Alarm Phone / Anti-Raids / Angela Camacho / Kedisha Coakley / Iman Datoo / Annalee Davis / Forensic Oceanography / Sylvie Sema Glissant / Ashanti Hare / Khaled Jarrar / Kiluanji Kia Henda / Grada Kilomba / Otis Mensah / Sue Williamson. Curated by Ashish Ghadiali.
Curated by Ashish Ghadiali, the exhibition, Against Apartheid at KARST, Plymouth, explores the origins of climate apartheid through the work of international contemporary artists, activists and scientists.
UN Special Rapporteur, Philip Alston, has dubbed the potential outcome of anthropogenic climate change as “climate apartheid” – where life becomes impossible for increasing sections of the human population. This scenario would predominantly impact black and brown communities living on the frontlines of climate breakdown.
Against Apartheid situates this projected future in historic ecologies of empire – African enslavement, the middle passage, the plantation and the genocide of indigenous peoples as well as the geopolitics of international borders, urban air pollution and species migration.
Featured artists include: Sue Williamson, Khaled Jarrar, Forensic Oceanography, Annalee Davis, Kiluanji Kia Henda, Sylvie Séma Glissant, Kedisha Coakley, Angela Camacho, Ashanti Hare and Iman Datoo. New representations of work by climate scientists affiliated with the University of Exeter’s Global Systems Institute and by activist collectives, Alarm Phone and the Anti-Raids Network, also feature.

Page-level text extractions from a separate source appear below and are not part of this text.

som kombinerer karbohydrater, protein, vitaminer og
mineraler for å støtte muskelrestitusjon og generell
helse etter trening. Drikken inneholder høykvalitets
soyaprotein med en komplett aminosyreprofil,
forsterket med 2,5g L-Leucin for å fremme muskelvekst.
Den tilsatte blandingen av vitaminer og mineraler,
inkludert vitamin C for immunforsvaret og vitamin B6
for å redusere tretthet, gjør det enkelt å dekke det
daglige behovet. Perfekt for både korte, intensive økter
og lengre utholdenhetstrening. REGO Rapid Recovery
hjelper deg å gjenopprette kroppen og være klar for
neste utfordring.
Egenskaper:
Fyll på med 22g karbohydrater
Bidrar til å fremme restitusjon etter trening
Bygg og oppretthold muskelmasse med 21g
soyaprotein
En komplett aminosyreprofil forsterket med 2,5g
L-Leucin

Artists, activists and scientists included in the show put forward strategies for challenging the inherited culture of apartheid – restoring hidden lives and forgotten futures. Works in this group exhibition highlight the transcendence of race-thinking, new ecologies and the intergenerational and interspecies sensibilities through which our sense of future possibility is transfigured and transformed.
Against Apartheid is presented by KARST in partnership with Radical Ecology and supported by Arts Council England and Global Systems Institute, University of Exeter.

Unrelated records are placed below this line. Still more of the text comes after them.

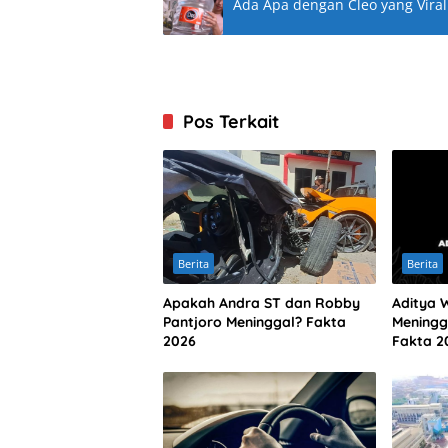
Ada Apa dengan Cleo yang Viral
Pos Terkait
Berita
Berita
Apakah Andra ST dan Robby
Aditya 
Pantjoro Meninggal? Fakta
Meningg
2026
Fakta 2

Above: Ashanti Hare, Sybil, 2023
Cover and top image: Angela Camacho, Machi Betiana, 2022
Bottom: Kiluanji Kia Henda, Migrants Who Don't Give A Fuck., 2019
About Ashish Ghadiali
Ashish is the Founding Director of Radical Ecology. He is also the Co-Chair and Co-Principal Investigator of Addressing the New Denialism, a programme of research and public engagement that has culminated in the influential 2023 paper Quantifying the Human Cost of Global Warming.

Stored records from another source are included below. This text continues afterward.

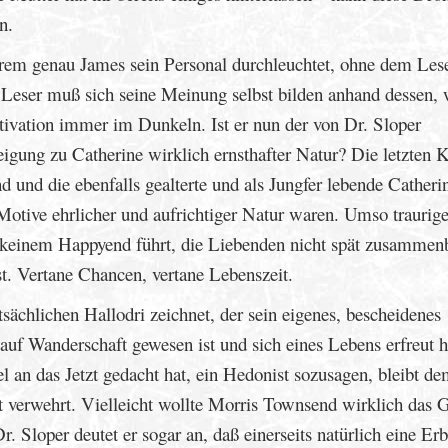
n.
trem genau James sein Personal durchleuchtet, ohne dem Lese
 Leser muß sich seine Meinung selbst bilden anhand dessen,
ivation immer im Dunkeln. Ist er nun der von Dr. Sloper
eigung zu Catherine wirklich ernsthafter Natur? Die letzten K
d und die ebenfalls gealterte und als Jungfer lebende Catheri
 Motive ehrlicher und aufrichtiger Natur waren. Umso traurig
keinem Happyend führt, die Liebenden nicht spät zusammenb
st. Vertane Chancen, vertane Lebenszeit.
sächlichen Hallodri zeichnet, der sein eigenes, bescheidenes
auf Wanderschaft gewesen ist und sich eines Lebens erfreut ha
 an das Jetzt gedacht hat, ein Hedonist sozusagen, bleibt d
 verwehrt. Vielleicht wollte Morris Townsend wirklich das 
. Sloper deutet er sogar an, daß einerseits natürlich eine Erb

He is currently the lead author on a publication for COP28, Towards a New Global Architecture for Climate Finance, and working on Dart River, a book project for Hutchinson Heinemann. Ashish is also a regular contributor to the Guardian and the Observer, as well as a practising filmmaker with recent credits including Planetary Imagination (2023) a 5-screen film installation, for The Box, Plymouth, and the feature documentary, The Confession (2016) for BFI and BBC Storyville.